• _THINGS TO DO_
• 1. Answer these questions from the study summary on childhood trauma and prenatal bonding:
(a) What is the second aim of the study?
(b) What age range of pregnant women took part?
(c) Which two nonparametric tests were used?
• 2. Write the next part of the study summary on childhood trauma and prenatal bonding, picking up after its last sentence.

• _DOCUMENT EXCERPT_
=== Section Start ===

Introduction: Adverse childhood events (ACEs) profoundly affect psychological health, yet their influence on maternal-fetal attachment remains unclear. This study investigates how childhood trauma impacts prenatal bonding, with two aims: (1) to clarify the ACEs-attachment relationship during pregnancy, and (2) to guide preventive interventions by assessing how trauma may disrupt early mother-infant bonding.
Materials and Methods: Pregnant women (aged 18-35) receiving care at a state hospital in Istanbul (January-December 2024) were attended the study. Data were collected using: (1) a demographic questionnaire, (2) the Adverse Childhood Events-Turkish Scale (ACE), and (3) the Prenatal Attachment Inventory (PAI). Statistical analyses included descriptive statistics, nonparametric tests (Mann-Whitney U, Kruskal-Wallis), parametric tests (t-tests, ANOVA with post-hoc analyses), and linear regression to examine ACEs' predictive effect on attachment.

=== Section End ===

• _DATA_
=== Section Start ===

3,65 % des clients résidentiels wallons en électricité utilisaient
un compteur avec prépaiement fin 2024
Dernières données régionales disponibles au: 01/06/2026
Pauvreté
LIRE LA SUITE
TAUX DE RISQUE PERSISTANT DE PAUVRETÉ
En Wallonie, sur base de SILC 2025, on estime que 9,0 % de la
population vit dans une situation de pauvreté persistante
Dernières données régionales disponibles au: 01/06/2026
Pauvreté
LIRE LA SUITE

=== Section End ===

• _YOUR WRITTEN ANSWERS_
• 1.
(a) To guide preventive interventions by assessing how trauma may disrupt early mother-infant bonding.
(b) 18-35.
(c) Mann-Whitney U and Kruskal-Wallis.

• 2.
Results: The study included 602 pregnant women. The mean age of participants was 25.67 (±3.81) years old, with a mean gestational age of 31.07 (±7.15) weeks; 77.6% had at least a high school education. Smoking and psychiatric history correlated strongly with ACEs (p<0.001). Marriage type, pregnancy planning, and fetal gender significantly affected attachment (p<0.005). Notably, women with divorced parents had higher attachment scores (p=0.006). Contrary to expectations, ACE-exposed women showed stronger prenatal attachment (66.81±10.23) versus non-exposed women (64.60±11.39; p=0.036). Regression analysis showed that ACEs minimally predicted attachment (R²=0.007, p=0.036), and this association was no longer significant after adjusting for psychosocial factors (p=0.079). Planned pregnancy, love marriage and knowledge of fetal gender were associated with higher attachment. Discussion and Conclusion: Regression models showed ACEs had a minimal and clinically negligible effect on prenatal attachment, which became non-significant when psychosocial factors were included.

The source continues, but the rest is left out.